The fourth example is plastic parts, already produced through 3D printing. Metal parts, even complex parts in some cases, are beginning to be produced through 3D printing. Moreover, the use of additive manufacturing in the airline industry is not that far behind once the challenge of the extensive period for testing and certification to comply with the regulatory requirements has been overcome. This disruptive technology has huge benefits for the industry given that the "printing" process is beginning to manufacture parts that are not only complex, but parts and include a broad spectrum of materials - plastics, metals, glass, and ceramics, for instance.
While replacing legacy maintenance planning systems with newer generation systems is a major challenge, the new systems provide electronic technical manuals, control of maintenance records, e-signatures, and parts tracking, for example. Newer generation aircraft also provide critical data, reducing the need for labour-intensive inspections. In addition, they enable the development of more cost effective maintenance strategies than the deployment of fixed maintenance schedules. The big benefit of the new systems is in the areas of health monitoring and predictive maintenance. Data coming from e-enabled jets (using sensors and digital systems embedded in airframes, engines, and systems) produce information about their multitude of systems. The question is, what is the best way of mining that data and utilising it using not only analytics but also artificial intelligence and doing the analysis in real time?
From a broader perspective, the challenge on the operational side is the less-than-optimal integration among flight, crew and maintenance planning on the one side and airports operations planning involving gates, maintenance, and slots, on the other side. This integration involves both data and processes, both of which are fragmented. While the airline operational planners have significant control over when the initial schedules are produced, real challenges surface during irregular operations when flights are delayed or cancelled. Again, digitisation can enable the integration of fragmented data with respect to:

  1. the silos where the data may be located
  2. the currency of the data and
  3. the different versions of the same data (weather forecasts, for example) used by different entities, airlines and airports. It is the availability of one version of the integrated data that will improve decision-making processes by having the airline and airport operational staff spend more time dealing with a particular situation and its complexity and analysing seamless what-if scenarios.

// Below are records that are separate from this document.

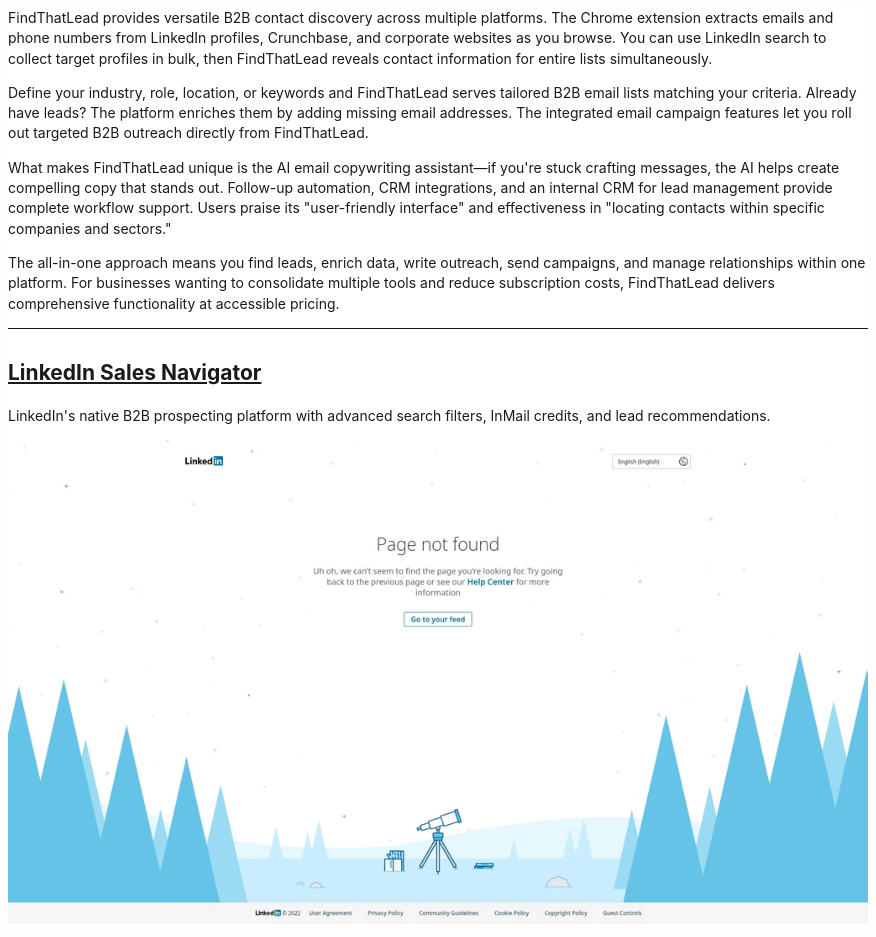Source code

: 
FindThatLead provides versatile B2B contact discovery across multiple platforms. The Chrome extension extracts emails and phone numbers from LinkedIn profiles, Crunchbase, and corporate websites as you browse. You can use LinkedIn search to collect target profiles in bulk, then FindThatLead reveals contact information for entire lists simultaneously.

Define your industry, role, location, or keywords and FindThatLead serves tailored B2B email lists matching your criteria. Already have leads? The platform enriches them by adding missing email addresses. The integrated email campaign features let you roll out targeted B2B outreach directly from FindThatLead.

What makes FindThatLead unique is the AI email copywriting assistant—if you're stuck crafting messages, the AI helps create compelling copy that stands out. Follow-up automation, CRM integrations, and an internal CRM for lead management provide complete workflow support. Users praise its "user-friendly interface" and effectiveness in "locating contacts within specific companies and sectors."

The all-in-one approach means you find leads, enrich data, write outreach, send campaigns, and manage relationships within one platform. For businesses wanting to consolidate multiple tools and reduce subscription costs, FindThatLead delivers comprehensive functionality at accessible pricing.

---

## **[LinkedIn Sales Navigator](https://www.linkedin.com/sales/solutions)**

LinkedIn's native B2B prospecting platform with advanced search filters, InMail credits, and lead recommendations.

![LinkedIn Sales Navigator Screenshot](image/linkedin.webp)
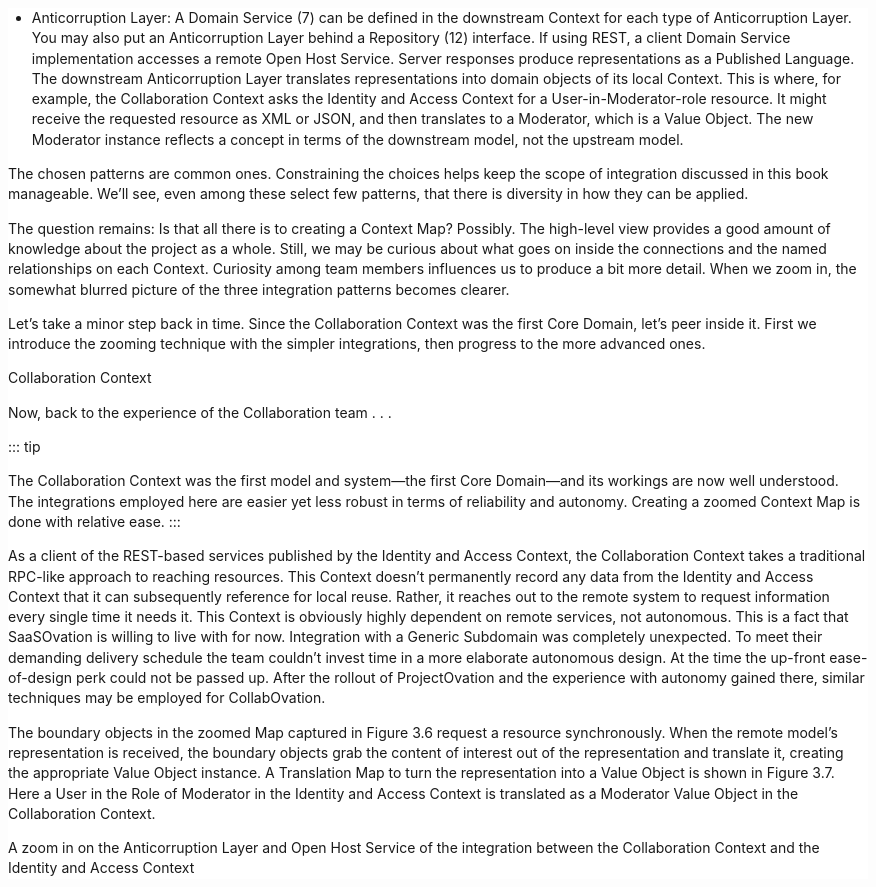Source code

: - Anticorruption Layer: A Domain Service (7) can be defined in the downstream Context for each type of Anticorruption Layer. You may also put an Anticorruption Layer behind a Repository (12) interface. If using REST, a client Domain Service implementation accesses a remote Open Host Service. Server responses produce representations as a Published Language. The downstream Anticorruption Layer translates representations into domain objects of its local Context. This is where, for example, the Collaboration Context asks the Identity and Access Context for a User-in-Moderator-role resource. It might receive the requested resource as XML or JSON, and then translates to a Moderator, which is a Value Object. The new Moderator instance reflects a concept in terms of the downstream model, not the upstream model.

The chosen patterns are common ones. Constraining the choices helps keep the scope of integration discussed in this book manageable. We’ll see, even among these select few patterns, that there is diversity in how they can be applied.

The question remains: Is that all there is to creating a Context Map? Possibly. The high-level view provides a good amount of knowledge about the project as a whole. Still, we may be curious about what goes on inside the connections and the named relationships on each Context. Curiosity among team members influences us to produce a bit more detail. When we zoom in, the somewhat blurred picture of the three integration patterns becomes clearer.

Let’s take a minor step back in time. Since the Collaboration Context was the first Core Domain, let’s peer inside it. First we introduce the zooming technique with the simpler integrations, then progress to the more advanced ones.

Collaboration Context

Now, back to the experience of the Collaboration team . . .

::: tip
<Pictures figure="/figures/ch3/team_huddle-c2.jpg" locate="doc-iddd" />

The Collaboration Context was the first model and system—the first Core Domain—and its workings are now well understood. The integrations employed here are easier yet less robust in terms of reliability and autonomy. Creating a zoomed Context Map is done with relative ease.
:::

As a client of the REST-based services published by the Identity and Access Context, the Collaboration Context takes a traditional RPC-like approach to reaching resources. This Context doesn’t permanently record any data from the Identity and Access Context that it can subsequently reference for local reuse. Rather, it reaches out to the remote system to request information every single time it needs it. This Context is obviously highly dependent on remote services, not autonomous. This is a fact that SaaSOvation is willing to live with for now. Integration with a Generic Subdomain was completely unexpected. To meet their demanding delivery schedule the team couldn’t invest time in a more elaborate autonomous design. At the time the up-front ease-of-design perk could not be passed up. After the rollout of ProjectOvation and the experience with autonomy gained there, similar techniques may be employed for CollabOvation.

The boundary objects in the zoomed Map captured in Figure 3.6 request a resource synchronously. When the remote model’s representation is received, the boundary objects grab the content of interest out of the representation and translate it, creating the appropriate Value Object instance. A Translation Map to turn the representation into a Value Object is shown in Figure 3.7. Here a User in the Role of Moderator in the Identity and Access Context is translated as a Moderator Value Object in the Collaboration Context.

<Figures locate="doc-iddd" type="jpg"  figure="3-6">A zoom in on the Anticorruption Layer and Open Host Service of the integration between the Collaboration Context and the Identity and Access Context</Figures>

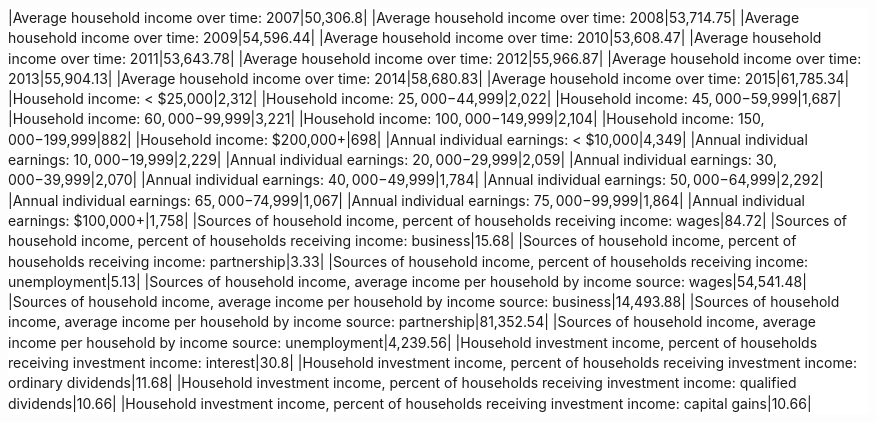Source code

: |Average household income over time: 2007|50,306.8|
|Average household income over time: 2008|53,714.75|
|Average household income over time: 2009|54,596.44|
|Average household income over time: 2010|53,608.47|
|Average household income over time: 2011|53,643.78|
|Average household income over time: 2012|55,966.87|
|Average household income over time: 2013|55,904.13|
|Average household income over time: 2014|58,680.83|
|Average household income over time: 2015|61,785.34|
|Household income: < $25,000|2,312|
|Household income: $25,000-$44,999|2,022|
|Household income: $45,000-$59,999|1,687|
|Household income: $60,000-$99,999|3,221|
|Household income: $100,000-$149,999|2,104|
|Household income: $150,000-$199,999|882|
|Household income: $200,000+|698|
|Annual individual earnings: < $10,000|4,349|
|Annual individual earnings: $10,000-$19,999|2,229|
|Annual individual earnings: $20,000-$29,999|2,059|
|Annual individual earnings: $30,000-$39,999|2,070|
|Annual individual earnings: $40,000-$49,999|1,784|
|Annual individual earnings: $50,000-$64,999|2,292|
|Annual individual earnings: $65,000-$74,999|1,067|
|Annual individual earnings: $75,000-$99,999|1,864|
|Annual individual earnings: $100,000+|1,758|
|Sources of household income, percent of households receiving income: wages|84.72|
|Sources of household income, percent of households receiving income: business|15.68|
|Sources of household income, percent of households receiving income: partnership|3.33|
|Sources of household income, percent of households receiving income: unemployment|5.13|
|Sources of household income, average income per household by income source: wages|54,541.48|
|Sources of household income, average income per household by income source: business|14,493.88|
|Sources of household income, average income per household by income source: partnership|81,352.54|
|Sources of household income, average income per household by income source: unemployment|4,239.56|
|Household investment income, percent of households receiving investment income: interest|30.8|
|Household investment income, percent of households receiving investment income: ordinary dividends|11.68|
|Household investment income, percent of households receiving investment income: qualified dividends|10.66|
|Household investment income, percent of households receiving investment income: capital gains|10.66|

Airlines need to be able to predict delays and find ways to have the right aircraft with the right crews at the right locations by re-routing aircraft and utilising aircraft on the ground. This process is currently done manually or using older systems such as desktops and spreadsheets. In the case of maintenance, for example, much of the data exists on papers stored in boxes. A lot of back office communications are still performed with white boards, phone and fax machines. Digitisation technology is available to track aircraft for gate assignments in real time and track the status of maintenance activities and to provide innovative solutions to technical operational challenges by moving planning from a reactive to a proactive mode. Digitising technical operations will not only lead to a reduction in operating costs, but also to an increase in the capability of an aircraft to generate more revenue through a reduction in the time that the aircraft is on the ground, as well as an improved customer and employee experience.